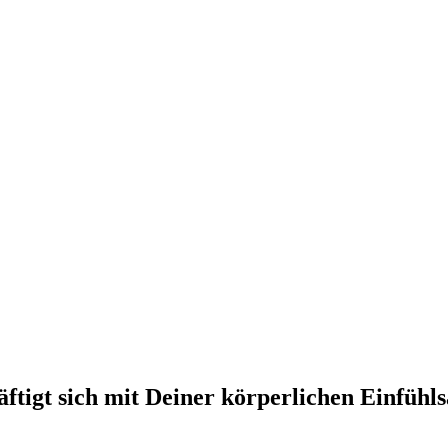
ftigt sich mit Deiner körperlichen Einfühl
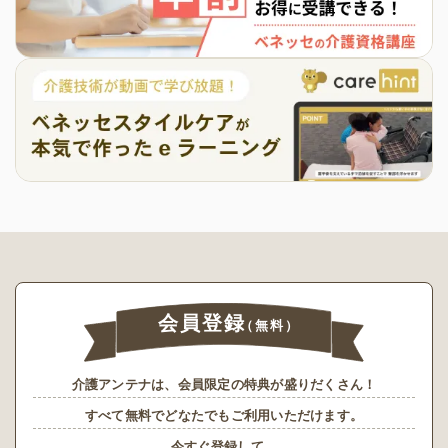
会員登録
（無料）
介護アンテナは、会員限定の特典が盛りだくさん！
すべて無料でどなたでもご利用いただけます。
今すぐ登録して、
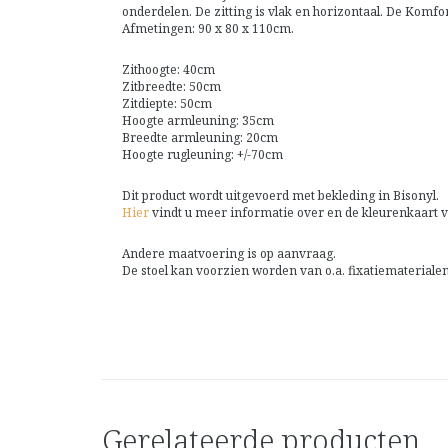
onderdelen. De zitting is vlak en horizontaal. De Komfo
Afmetingen: 90 x 80 x 110cm.
Zithoogte: 40cm
Zitbreedte: 50cm
Zitdiepte: 50cm
Hoogte armleuning: 35cm
Breedte armleuning: 20cm
Hoogte rugleuning: +/-70cm
Dit product wordt uitgevoerd met bekleding in Bisonyl.
Hier
vindt u meer informatie over en de kleurenkaart v
Andere maatvoering is op aanvraag.
De stoel kan voorzien worden van o.a. fixatiemateriale
Gerelateerde producten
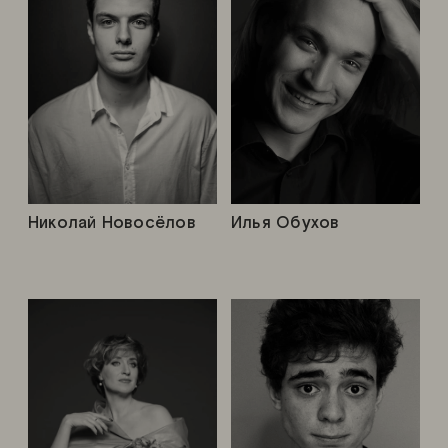
Николай Новосёлов
Илья Обухов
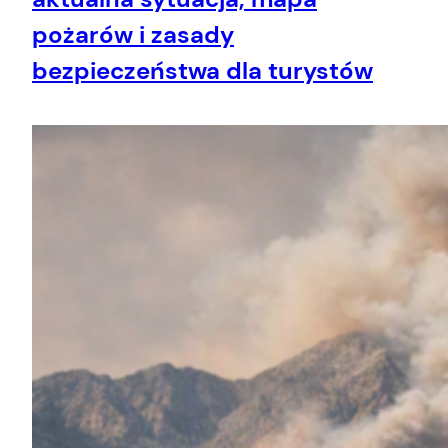
pożarów i zasady
bezpieczeństwa dla turystów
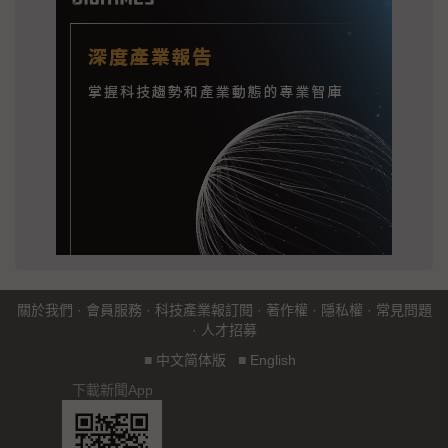
關於我們
·
會員服務
·
科技產業報訂閱
·
著作權
·
隱私權
·
常見問題
·
人才招募
■
中文简体版
■
English
下載新聞App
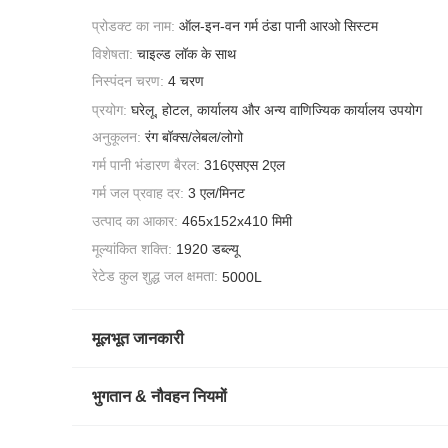
प्रोडक्ट का नाम:
ऑल-इन-वन गर्म ठंडा पानी आरओ सिस्टम
विशेषता:
चाइल्ड लॉक के साथ
निस्पंदन चरण:
4 चरण
प्रयोग:
घरेलू, होटल, कार्यालय और अन्य वाणिज्यिक कार्यालय उपयोग
अनुकूलन:
रंग बॉक्स/लेबल/लोगो
गर्म पानी भंडारण बैरल:
316एसएस 2एल
गर्म जल प्रवाह दर:
3 एल/मिनट
उत्पाद का आकार:
465x152x410 मिमी
मूल्यांकित शक्ति:
1920 डब्ल्यू
रेटेड कुल शुद्ध जल क्षमता:
5000L
मूलभूत जानकारी
भुगतान & नौवहन नियमों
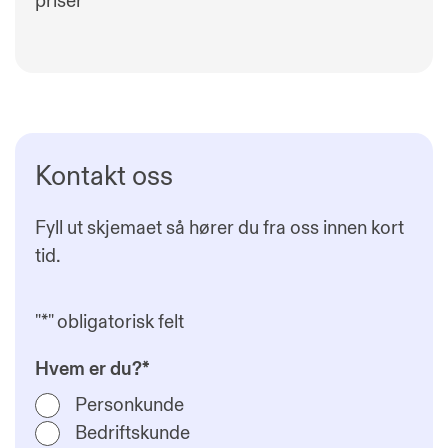
priser
Kontakt oss
Fyll ut skjemaet så hører du fra oss innen kort
tid.
"
*
" obligatorisk felt
Hvem er du?
*
Personkunde
Bedriftskunde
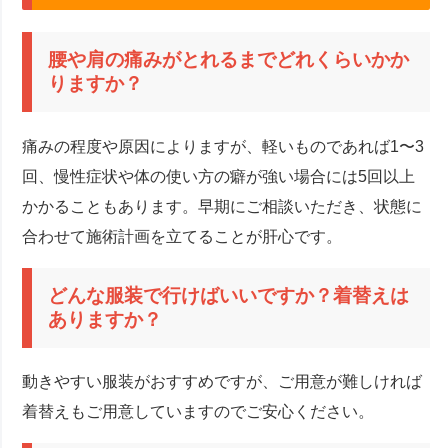
腰や肩の痛みがとれるまでどれくらいかか
りますか？
痛みの程度や原因によりますが、軽いものであれば1〜3
回、慢性症状や体の使い方の癖が強い場合には5回以上
かかることもあります。早期にご相談いただき、状態に
合わせて施術計画を立てることが肝心です。
どんな服装で行けばいいですか？着替えは
ありますか？
動きやすい服装がおすすめですが、ご用意が難しければ
着替えもご用意していますのでご安心ください。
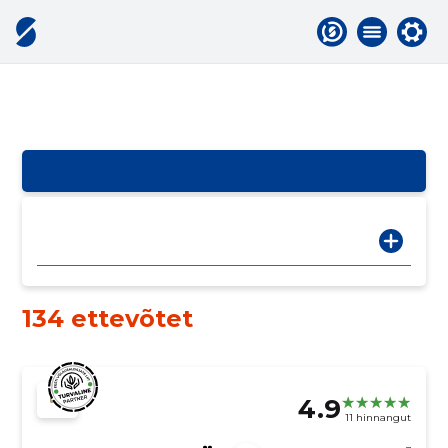
134 ettevõtet
4.9
11 hinnangut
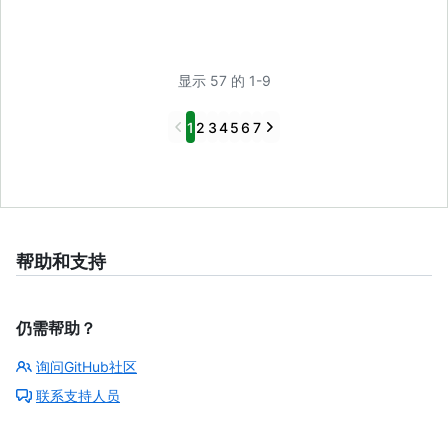
显示 57 的 1-9
Previous
Next
1
2
3
4
5
6
7
帮助和支持
仍需帮助？
询问GitHub社区
联系支持人员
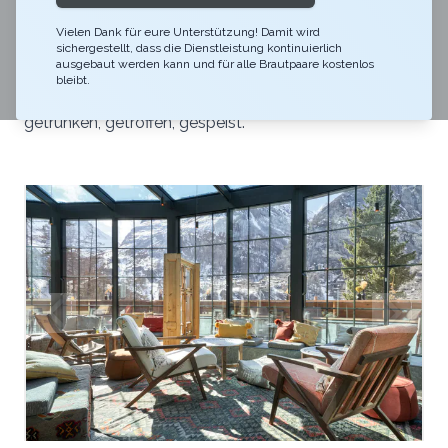
Inspiriert von den lebhaften Märkten im Orient, ist der
Vielen Dank für eure Unterstützung! Damit wird
Bazaar das Herz des CERVO. Hier treffen sie sich alle:
sichergestellt, dass die Dienstleistung kontinuierlich
Moderne Nomaden, Entdecker und Einheimische. Die
ausgebaut werden kann und für alle Brautpaare kostenlos
bleibt.
Atmosphäre ist entspannt, es wird geplaudert,
getrunken, getroffen, gespeist.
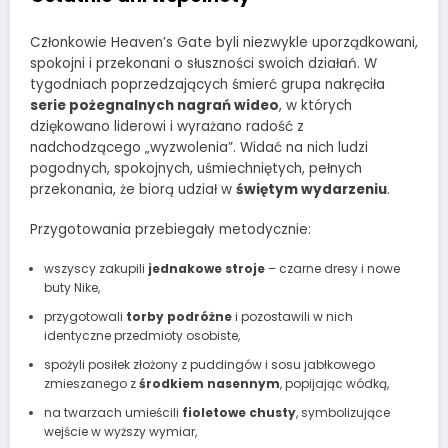
Członkowie Heaven’s Gate byli niezwykle uporządkowani,
spokojni i przekonani o słuszności swoich działań. W
tygodniach poprzedzających śmierć grupa nakręciła
serie pożegnalnych nagrań wideo
, w których
dziękowano liderowi i wyrażano radość z
nadchodzącego „wyzwolenia”. Widać na nich ludzi
pogodnych, spokojnych, uśmiechniętych, pełnych
przekonania, że biorą udział w
świętym wydarzeniu
.
Przygotowania przebiegały metodycznie:
wszyscy zakupili
jednakowe stroje
– czarne dresy i nowe
buty Nike,
przygotowali
torby podróżne
i pozostawili w nich
identyczne przedmioty osobiste,
spożyli posiłek złożony z puddingów i sosu jabłkowego
zmieszanego z
środkiem nasennym
, popijając wódką,
na twarzach umieścili
fioletowe chusty
, symbolizujące
wejście w wyższy wymiar,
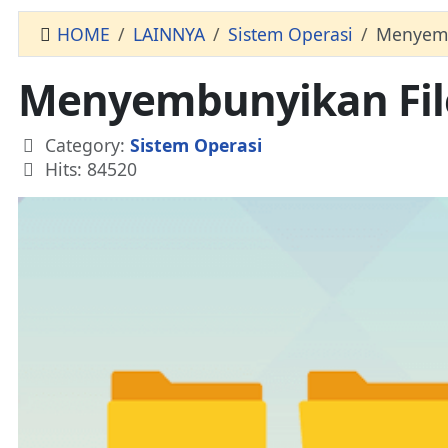
HOME
LAINNYA
Sistem Operasi
Menyembu
Menyembunyikan File
Details
Category:
Sistem Operasi
Hits: 84520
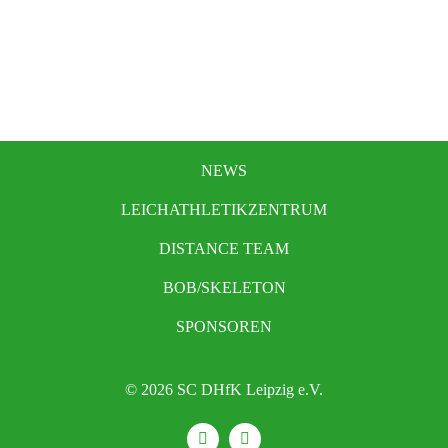
NEWS
LEICHATHLETIKZENTRUM
DISTANCE TEAM
BOB/SKELETON
SPONSOREN
© 2026 SC DHfK Leipzig e.V.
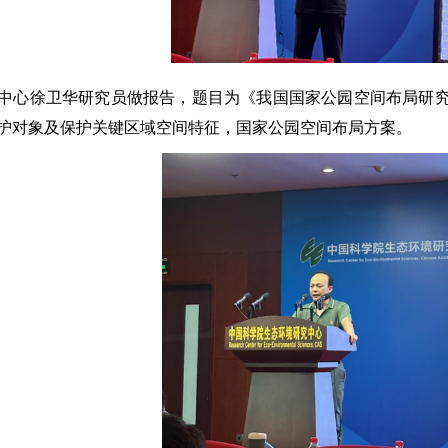
中心徐卫华研究员做报告，题目为《我国国家公园空间布局研
护对象及保护关键区域空间特征，国家公园空间布局方案。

## WHAT THIS TASK INVOLVES:
List each line of the records that holds the string "Hier".

## FINISHED EXERCISE:
Hier
Bazaar das Herz des CERVO. Hier treffen sie sich alle:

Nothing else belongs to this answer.